Return, word for word, the line containing "nose: (463, 386)" and every line after it through the last line of the records below.

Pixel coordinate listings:

▬▬▬

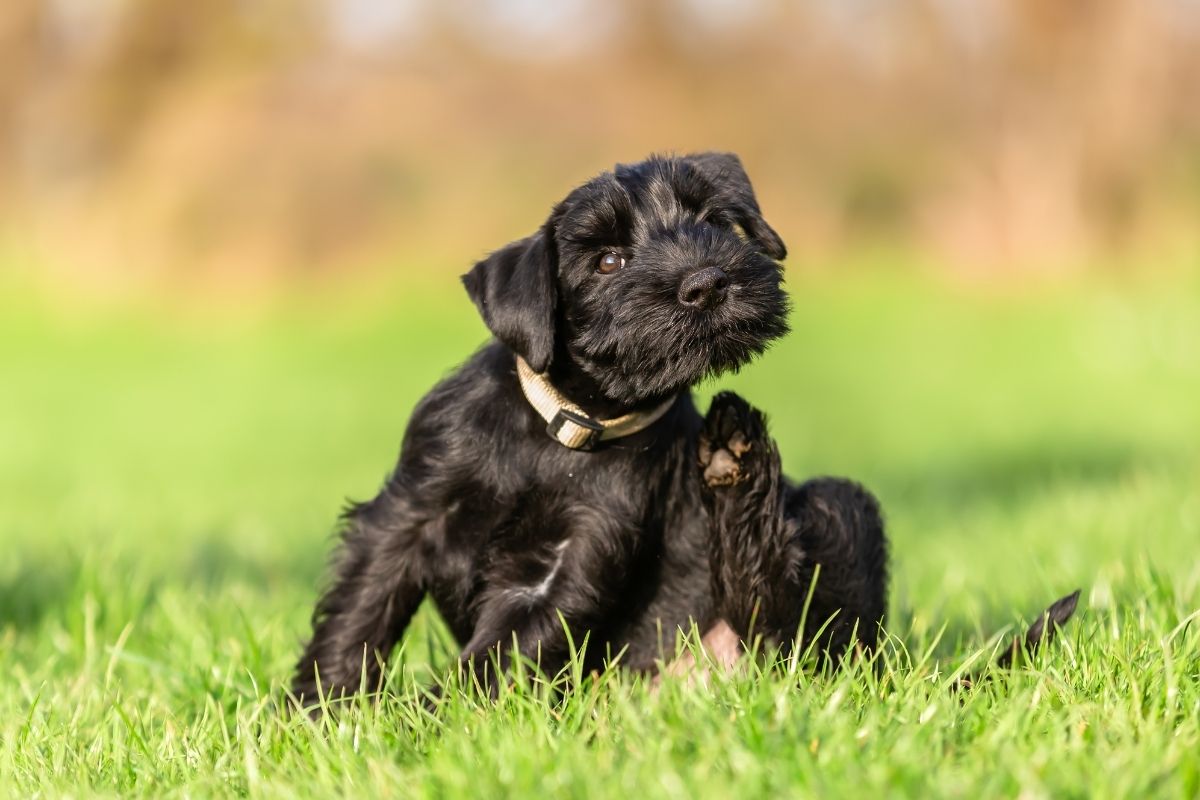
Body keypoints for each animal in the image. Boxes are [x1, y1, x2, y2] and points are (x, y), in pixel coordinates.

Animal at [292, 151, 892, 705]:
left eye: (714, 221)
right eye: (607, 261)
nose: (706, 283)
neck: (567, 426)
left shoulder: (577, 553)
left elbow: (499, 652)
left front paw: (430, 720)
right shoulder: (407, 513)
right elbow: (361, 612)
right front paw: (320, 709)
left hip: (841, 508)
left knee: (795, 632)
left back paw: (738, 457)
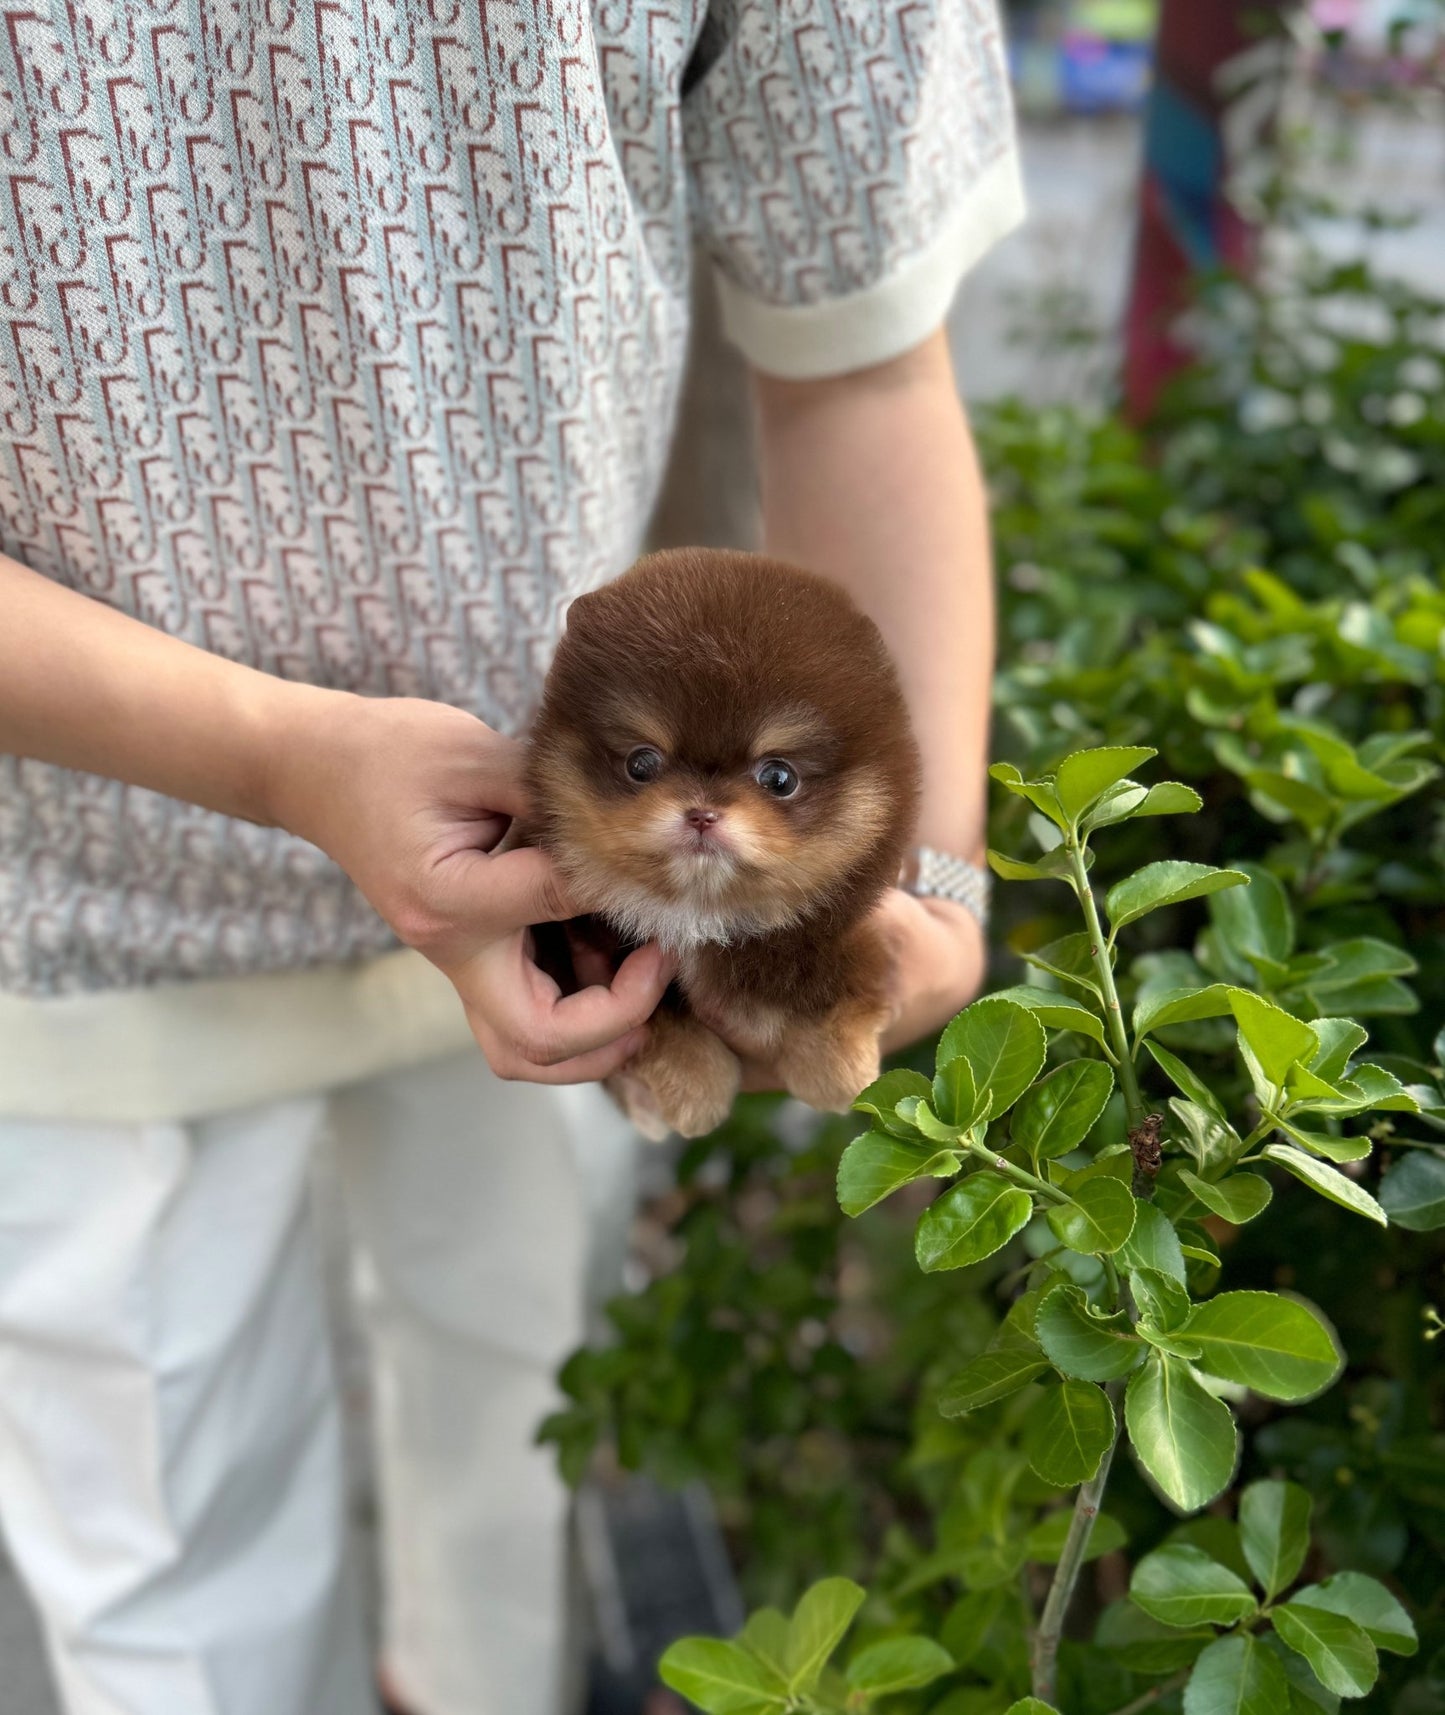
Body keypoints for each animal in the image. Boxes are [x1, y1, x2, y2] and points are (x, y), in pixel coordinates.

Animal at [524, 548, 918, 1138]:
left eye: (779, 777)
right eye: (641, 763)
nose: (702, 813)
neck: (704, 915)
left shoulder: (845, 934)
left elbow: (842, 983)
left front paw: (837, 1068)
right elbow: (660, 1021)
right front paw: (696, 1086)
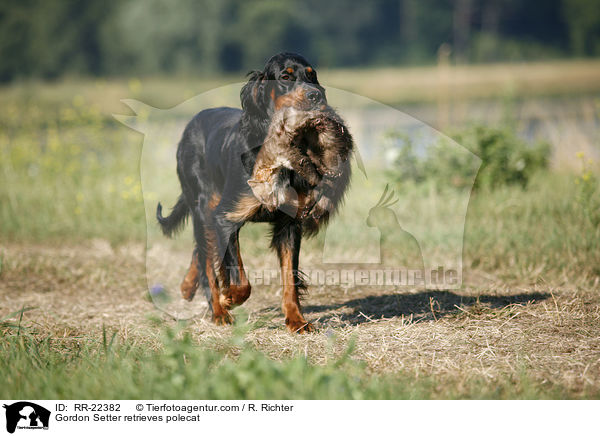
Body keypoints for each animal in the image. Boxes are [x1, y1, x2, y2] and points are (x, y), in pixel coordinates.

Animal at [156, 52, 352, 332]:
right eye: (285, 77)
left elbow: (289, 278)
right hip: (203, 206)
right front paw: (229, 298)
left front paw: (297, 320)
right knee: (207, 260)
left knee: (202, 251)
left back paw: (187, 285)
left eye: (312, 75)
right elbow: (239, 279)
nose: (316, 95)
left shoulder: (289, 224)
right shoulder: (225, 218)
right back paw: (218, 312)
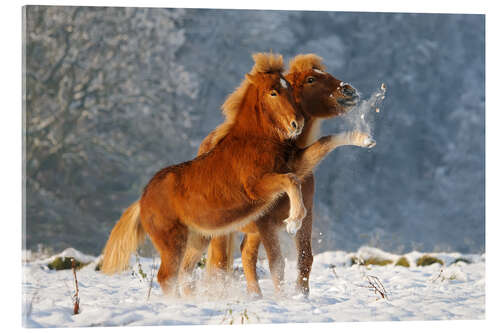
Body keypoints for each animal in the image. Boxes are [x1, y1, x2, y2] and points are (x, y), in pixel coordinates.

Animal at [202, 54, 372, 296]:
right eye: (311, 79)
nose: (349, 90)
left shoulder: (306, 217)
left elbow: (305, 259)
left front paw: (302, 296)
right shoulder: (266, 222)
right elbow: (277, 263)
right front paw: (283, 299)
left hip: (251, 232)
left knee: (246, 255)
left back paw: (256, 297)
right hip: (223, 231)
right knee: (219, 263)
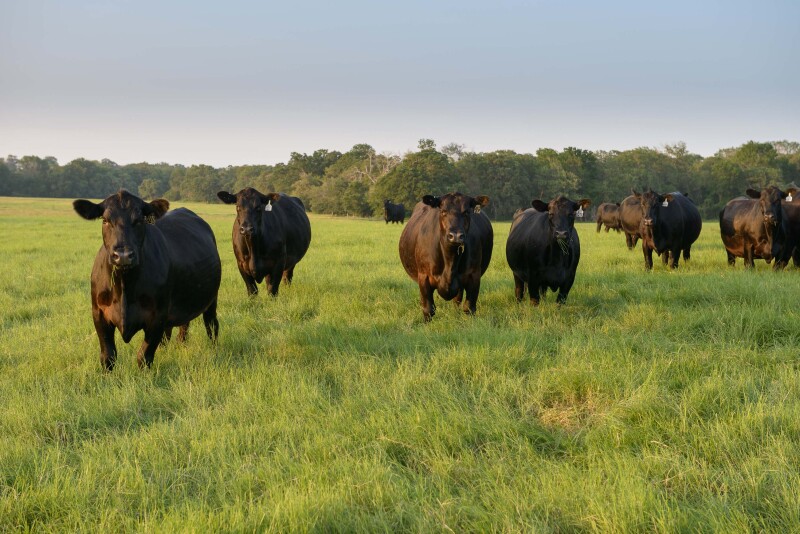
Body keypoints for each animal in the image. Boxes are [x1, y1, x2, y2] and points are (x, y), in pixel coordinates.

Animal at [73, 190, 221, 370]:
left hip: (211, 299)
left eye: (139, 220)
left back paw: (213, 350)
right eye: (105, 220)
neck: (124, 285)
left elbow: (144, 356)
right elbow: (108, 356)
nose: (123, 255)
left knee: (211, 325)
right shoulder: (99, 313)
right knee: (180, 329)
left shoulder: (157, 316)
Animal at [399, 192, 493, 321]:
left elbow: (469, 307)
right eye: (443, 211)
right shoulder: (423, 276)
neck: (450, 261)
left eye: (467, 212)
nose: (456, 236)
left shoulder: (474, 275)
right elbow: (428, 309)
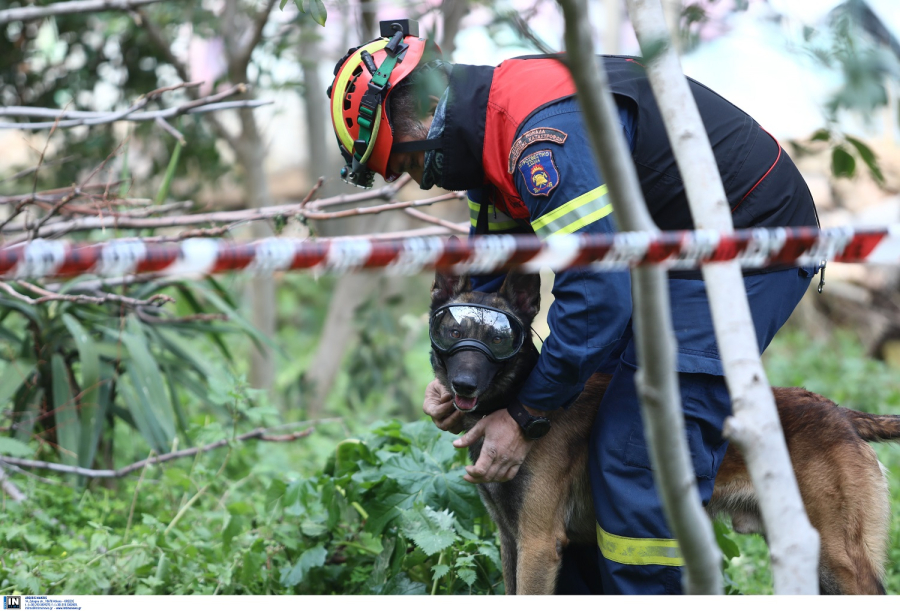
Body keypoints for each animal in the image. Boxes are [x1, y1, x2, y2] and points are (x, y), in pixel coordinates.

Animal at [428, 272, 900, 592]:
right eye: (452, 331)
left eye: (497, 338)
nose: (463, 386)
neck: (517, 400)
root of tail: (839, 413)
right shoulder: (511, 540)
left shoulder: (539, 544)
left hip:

▬▬▬

● Task result:
nose: (463, 386)
neck: (517, 400)
root of tail: (839, 413)
right shoulder: (511, 540)
left shoulder: (539, 544)
left hip:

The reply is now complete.